Any organization has design issues posed by the innate nature of its employees and also by the same innate nature of its customers, suppliers, investors, and regulators. Much the same issues arise here as with employees. For example, most firms depend on the continuing high regard of their customers. Repeat sales are essential. To achieve this the product or service needs to engage customers in terms of all four drives. Hence firms need to cultivate identifying brands for their products that represent a kind of social contract, a promise of a certain mix of quality (D1), service (D2), novelty (D3), and reliability (D4) that adds up to a value that justifies the price.

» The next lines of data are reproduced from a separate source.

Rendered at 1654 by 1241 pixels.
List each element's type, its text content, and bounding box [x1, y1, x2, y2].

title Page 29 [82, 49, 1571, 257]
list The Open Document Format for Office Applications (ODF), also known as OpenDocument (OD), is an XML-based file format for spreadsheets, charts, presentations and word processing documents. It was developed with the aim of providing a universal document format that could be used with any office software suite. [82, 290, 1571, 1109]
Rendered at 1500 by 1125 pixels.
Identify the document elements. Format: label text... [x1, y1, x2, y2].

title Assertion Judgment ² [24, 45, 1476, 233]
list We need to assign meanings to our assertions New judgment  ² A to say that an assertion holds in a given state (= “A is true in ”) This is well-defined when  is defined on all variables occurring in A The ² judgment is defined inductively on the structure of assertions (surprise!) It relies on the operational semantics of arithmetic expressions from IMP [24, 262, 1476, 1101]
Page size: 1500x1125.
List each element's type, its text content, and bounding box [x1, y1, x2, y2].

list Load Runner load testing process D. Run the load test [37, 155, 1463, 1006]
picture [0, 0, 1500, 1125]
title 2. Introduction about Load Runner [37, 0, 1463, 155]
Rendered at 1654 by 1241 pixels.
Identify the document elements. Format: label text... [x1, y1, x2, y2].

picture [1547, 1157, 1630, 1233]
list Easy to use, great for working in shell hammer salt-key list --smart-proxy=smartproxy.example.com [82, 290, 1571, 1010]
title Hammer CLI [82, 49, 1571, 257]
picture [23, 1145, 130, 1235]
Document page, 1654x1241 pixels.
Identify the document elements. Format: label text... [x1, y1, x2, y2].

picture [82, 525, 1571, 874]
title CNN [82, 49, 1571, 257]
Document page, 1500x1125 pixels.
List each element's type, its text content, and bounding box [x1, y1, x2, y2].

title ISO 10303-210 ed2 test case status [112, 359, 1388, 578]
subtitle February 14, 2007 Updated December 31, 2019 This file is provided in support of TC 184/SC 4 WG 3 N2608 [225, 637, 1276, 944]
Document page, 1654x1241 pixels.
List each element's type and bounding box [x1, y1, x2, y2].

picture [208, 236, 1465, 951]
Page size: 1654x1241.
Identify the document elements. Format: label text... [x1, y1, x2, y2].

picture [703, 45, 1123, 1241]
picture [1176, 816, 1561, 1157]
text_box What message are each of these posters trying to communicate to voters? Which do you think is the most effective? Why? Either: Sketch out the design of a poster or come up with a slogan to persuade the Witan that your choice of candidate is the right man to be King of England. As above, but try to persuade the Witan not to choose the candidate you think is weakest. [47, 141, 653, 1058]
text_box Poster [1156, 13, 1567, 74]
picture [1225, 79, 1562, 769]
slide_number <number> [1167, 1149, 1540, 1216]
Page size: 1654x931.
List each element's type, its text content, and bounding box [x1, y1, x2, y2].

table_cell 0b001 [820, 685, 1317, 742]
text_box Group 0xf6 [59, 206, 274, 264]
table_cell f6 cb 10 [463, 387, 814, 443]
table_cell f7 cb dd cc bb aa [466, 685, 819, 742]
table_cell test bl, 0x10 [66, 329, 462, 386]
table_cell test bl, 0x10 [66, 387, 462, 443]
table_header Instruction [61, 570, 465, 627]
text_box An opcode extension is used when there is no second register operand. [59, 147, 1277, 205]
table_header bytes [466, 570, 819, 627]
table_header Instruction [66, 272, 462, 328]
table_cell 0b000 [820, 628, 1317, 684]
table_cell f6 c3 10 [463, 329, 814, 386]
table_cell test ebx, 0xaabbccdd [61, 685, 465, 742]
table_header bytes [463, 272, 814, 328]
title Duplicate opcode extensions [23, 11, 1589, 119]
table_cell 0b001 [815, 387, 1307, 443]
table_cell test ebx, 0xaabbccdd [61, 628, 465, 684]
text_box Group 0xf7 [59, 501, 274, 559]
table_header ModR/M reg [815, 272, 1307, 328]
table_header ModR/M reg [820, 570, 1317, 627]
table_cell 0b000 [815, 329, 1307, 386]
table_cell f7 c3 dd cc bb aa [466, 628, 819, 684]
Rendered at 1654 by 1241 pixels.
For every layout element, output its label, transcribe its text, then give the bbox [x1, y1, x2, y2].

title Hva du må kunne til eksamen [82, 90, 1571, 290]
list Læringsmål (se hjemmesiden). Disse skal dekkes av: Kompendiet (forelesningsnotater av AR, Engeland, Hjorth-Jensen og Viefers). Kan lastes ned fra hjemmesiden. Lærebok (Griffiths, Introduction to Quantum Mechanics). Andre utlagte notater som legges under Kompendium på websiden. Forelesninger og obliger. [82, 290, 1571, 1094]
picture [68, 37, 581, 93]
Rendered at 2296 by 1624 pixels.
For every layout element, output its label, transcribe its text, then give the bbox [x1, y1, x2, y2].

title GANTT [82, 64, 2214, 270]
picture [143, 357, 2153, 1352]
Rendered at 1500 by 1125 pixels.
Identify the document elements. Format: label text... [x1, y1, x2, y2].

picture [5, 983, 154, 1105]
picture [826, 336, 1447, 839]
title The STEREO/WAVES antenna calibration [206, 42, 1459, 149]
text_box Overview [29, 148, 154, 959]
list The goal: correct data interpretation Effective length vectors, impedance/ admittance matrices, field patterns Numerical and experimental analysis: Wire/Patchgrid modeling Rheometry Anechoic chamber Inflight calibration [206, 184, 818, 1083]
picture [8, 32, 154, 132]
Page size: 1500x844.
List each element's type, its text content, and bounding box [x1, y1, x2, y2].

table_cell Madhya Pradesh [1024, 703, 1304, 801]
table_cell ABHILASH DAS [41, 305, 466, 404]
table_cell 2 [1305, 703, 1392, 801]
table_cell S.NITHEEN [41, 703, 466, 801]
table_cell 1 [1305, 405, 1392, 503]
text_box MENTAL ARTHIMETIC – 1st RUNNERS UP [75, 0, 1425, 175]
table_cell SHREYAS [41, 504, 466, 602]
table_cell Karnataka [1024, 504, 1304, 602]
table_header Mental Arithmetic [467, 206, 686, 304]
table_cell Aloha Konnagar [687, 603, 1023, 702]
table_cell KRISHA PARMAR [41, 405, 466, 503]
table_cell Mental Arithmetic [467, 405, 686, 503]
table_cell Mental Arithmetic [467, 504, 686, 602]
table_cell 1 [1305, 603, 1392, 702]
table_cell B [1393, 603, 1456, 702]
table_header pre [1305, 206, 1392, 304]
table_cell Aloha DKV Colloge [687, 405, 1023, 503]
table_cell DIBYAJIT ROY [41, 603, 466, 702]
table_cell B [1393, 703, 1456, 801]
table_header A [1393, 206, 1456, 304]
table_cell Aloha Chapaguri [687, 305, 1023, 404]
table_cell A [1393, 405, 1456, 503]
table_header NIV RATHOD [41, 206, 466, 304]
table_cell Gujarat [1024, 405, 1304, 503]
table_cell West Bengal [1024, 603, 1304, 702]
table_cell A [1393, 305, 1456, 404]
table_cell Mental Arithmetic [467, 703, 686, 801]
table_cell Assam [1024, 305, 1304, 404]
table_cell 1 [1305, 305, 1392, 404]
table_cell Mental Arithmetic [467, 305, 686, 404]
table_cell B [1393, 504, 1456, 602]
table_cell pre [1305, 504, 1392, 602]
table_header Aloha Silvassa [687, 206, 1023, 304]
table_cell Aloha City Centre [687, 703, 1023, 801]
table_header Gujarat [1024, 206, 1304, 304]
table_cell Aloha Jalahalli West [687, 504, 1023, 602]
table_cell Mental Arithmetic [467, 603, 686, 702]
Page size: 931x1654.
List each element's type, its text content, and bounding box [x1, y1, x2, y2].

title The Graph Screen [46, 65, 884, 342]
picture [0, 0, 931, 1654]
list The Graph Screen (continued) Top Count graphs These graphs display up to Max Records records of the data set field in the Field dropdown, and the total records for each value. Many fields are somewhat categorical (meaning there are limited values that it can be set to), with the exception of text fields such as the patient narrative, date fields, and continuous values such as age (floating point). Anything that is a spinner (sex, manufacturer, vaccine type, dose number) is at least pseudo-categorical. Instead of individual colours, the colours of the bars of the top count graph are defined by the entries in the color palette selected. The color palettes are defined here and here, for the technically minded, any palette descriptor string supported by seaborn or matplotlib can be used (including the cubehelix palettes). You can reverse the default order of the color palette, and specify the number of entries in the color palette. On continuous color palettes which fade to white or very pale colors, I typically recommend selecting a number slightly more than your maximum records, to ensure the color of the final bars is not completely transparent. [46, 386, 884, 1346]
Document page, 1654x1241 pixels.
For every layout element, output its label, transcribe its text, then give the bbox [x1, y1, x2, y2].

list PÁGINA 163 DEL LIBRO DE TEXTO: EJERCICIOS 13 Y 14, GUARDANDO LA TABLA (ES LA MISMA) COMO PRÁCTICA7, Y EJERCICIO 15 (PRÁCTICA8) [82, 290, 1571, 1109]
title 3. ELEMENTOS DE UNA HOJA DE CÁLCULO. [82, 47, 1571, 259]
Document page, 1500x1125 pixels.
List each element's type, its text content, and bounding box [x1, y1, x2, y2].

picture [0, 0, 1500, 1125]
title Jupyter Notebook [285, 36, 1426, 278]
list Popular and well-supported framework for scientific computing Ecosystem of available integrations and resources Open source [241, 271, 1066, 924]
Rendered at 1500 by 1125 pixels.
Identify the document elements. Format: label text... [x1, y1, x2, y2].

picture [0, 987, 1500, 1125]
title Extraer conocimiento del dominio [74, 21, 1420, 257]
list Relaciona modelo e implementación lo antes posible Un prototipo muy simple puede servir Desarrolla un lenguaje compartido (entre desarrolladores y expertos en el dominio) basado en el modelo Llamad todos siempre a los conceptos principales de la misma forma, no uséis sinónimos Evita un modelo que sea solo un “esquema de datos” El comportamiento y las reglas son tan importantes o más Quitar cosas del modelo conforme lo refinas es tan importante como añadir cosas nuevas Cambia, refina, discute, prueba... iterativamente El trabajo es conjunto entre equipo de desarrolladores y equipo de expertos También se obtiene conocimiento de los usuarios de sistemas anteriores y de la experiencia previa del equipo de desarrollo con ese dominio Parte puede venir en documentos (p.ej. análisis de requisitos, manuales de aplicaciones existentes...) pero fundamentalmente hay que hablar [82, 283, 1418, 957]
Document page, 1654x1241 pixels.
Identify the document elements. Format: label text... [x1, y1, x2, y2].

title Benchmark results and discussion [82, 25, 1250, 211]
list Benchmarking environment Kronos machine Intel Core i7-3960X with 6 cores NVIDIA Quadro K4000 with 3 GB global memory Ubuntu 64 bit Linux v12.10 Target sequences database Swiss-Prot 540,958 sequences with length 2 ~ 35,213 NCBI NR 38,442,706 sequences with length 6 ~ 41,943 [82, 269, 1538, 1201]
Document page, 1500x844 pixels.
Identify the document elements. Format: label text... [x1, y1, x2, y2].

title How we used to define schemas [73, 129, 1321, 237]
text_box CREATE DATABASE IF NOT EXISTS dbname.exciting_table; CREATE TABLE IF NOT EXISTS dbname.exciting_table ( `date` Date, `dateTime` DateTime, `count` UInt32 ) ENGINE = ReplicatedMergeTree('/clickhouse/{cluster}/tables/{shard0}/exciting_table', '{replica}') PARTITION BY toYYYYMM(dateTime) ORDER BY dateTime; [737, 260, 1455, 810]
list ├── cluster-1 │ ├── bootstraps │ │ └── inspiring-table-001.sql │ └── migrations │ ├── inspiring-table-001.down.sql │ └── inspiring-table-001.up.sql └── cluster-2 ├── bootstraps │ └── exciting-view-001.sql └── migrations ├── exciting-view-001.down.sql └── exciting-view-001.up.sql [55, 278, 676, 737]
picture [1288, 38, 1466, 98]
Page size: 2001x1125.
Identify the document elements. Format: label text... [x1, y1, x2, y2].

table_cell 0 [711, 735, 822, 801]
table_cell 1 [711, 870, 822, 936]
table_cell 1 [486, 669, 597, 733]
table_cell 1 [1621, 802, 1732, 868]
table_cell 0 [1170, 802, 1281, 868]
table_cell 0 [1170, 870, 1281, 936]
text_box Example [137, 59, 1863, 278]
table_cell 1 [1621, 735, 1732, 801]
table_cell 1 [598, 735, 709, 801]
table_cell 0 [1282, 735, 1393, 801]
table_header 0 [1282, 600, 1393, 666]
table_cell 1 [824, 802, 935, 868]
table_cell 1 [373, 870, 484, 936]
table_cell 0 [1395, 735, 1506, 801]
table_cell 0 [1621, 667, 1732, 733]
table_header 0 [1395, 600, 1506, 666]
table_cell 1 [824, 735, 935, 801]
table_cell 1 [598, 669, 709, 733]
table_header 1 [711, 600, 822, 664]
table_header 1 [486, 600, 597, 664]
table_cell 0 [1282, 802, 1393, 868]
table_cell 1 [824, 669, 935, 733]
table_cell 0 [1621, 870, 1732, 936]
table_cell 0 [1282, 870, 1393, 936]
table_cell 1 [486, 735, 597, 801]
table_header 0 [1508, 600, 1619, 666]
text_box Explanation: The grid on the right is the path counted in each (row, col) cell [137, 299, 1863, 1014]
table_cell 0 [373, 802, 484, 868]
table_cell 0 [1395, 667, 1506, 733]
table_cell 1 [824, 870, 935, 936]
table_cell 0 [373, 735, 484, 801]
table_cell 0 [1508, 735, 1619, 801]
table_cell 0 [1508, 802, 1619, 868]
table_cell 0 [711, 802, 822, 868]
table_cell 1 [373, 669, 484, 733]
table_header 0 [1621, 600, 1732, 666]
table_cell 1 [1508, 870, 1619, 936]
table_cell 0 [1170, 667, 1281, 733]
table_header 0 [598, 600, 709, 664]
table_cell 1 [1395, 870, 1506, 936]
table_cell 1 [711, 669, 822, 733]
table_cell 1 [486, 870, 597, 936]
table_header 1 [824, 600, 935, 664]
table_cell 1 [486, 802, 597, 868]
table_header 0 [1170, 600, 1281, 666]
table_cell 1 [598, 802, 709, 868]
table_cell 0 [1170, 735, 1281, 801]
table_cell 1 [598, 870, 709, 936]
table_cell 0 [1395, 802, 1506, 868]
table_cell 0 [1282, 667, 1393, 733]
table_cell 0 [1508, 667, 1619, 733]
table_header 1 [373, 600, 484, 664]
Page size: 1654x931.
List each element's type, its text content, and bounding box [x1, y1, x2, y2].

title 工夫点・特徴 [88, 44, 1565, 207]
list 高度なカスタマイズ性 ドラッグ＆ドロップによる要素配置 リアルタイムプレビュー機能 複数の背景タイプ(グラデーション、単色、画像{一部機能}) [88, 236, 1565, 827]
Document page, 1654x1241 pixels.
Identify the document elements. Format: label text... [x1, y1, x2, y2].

Of course, shareholders have always been seen as caring only about the acquiring opportunities provided by share ownership. But this ignores their defending drive to avoid significant losses of their capital, and often their satisfaction from simply being associated with a distinguished and interesting firm.
The relation between firms and their suppliers, to be sound over the long haul, needs to allow both buyers and sellers a chance to fulfill all four drives. Addressing their acquiring drives is necessary but not sufficient to create an ongoing healthy relationship. The variety of issues and problems generated by the interaction of the parties can stimulate the joint problem solving of both to their mutual benefit. They can come to the defense of one another by providing help in times of crisis. They can take significant satisfaction in developing bonds of partnership and friendship and feel free of concerns about being double-crossed. Relations of this rich four-drive type can be planned for and evolved between firms in the supply chain to their mutual advantage.
Finally, while it might be more difficult to achieve, a very similar relationship can evolve between direct competitors and between firms and their government regulators. It may come as a surprise to some business leaders, but regulators can actually help competing firms avoid the perils of cutthroat competition on one hand and price-fixing collusion on the other. The government can thus help them achieve the balance of healthy competition that is vital to sustained prosperity.
Consider the commercial fishing industry. All fishermen can be expected to try to fill up their own vessels with fish on each voyage—to do less would not be in their competitive interest. Yet if every fisherman acts this way, all will lose out as the overall stock becomes depleted. Economists call this dynamic dilemma the "Tragedy of the Commons." Nothing short of the government with its power of regulating an industry for the common good can stop such an outbreak of cutthroat competition. The government can take the lead in negotiating a sensible social contract, binding on all participants in the industry, that sets helpful constraints on competition. This type of problem arises again and again in economic activity. Think of the problem of pollution control, of lumbering, of soil conservation—the list goes on and on.
To the extent that a living organization managed to follow this blueprint, we predict that it would achieve long-term success in terms of all the major outcomes by which organizations are judged. Since all four human drives are being fulfilled by this design one might think that it would not be all that difficult to achieve. Certainly once such a blueprint is understood as a desirable target, it should be easier to achieve. However, it turns out to be a difficult target to hit. Organizations as well as individuals easily drift into an overemphasis on one drive. This leads in time to the frustration of all drives. In addition, some core technologies make it very awkward to follow this blueprint.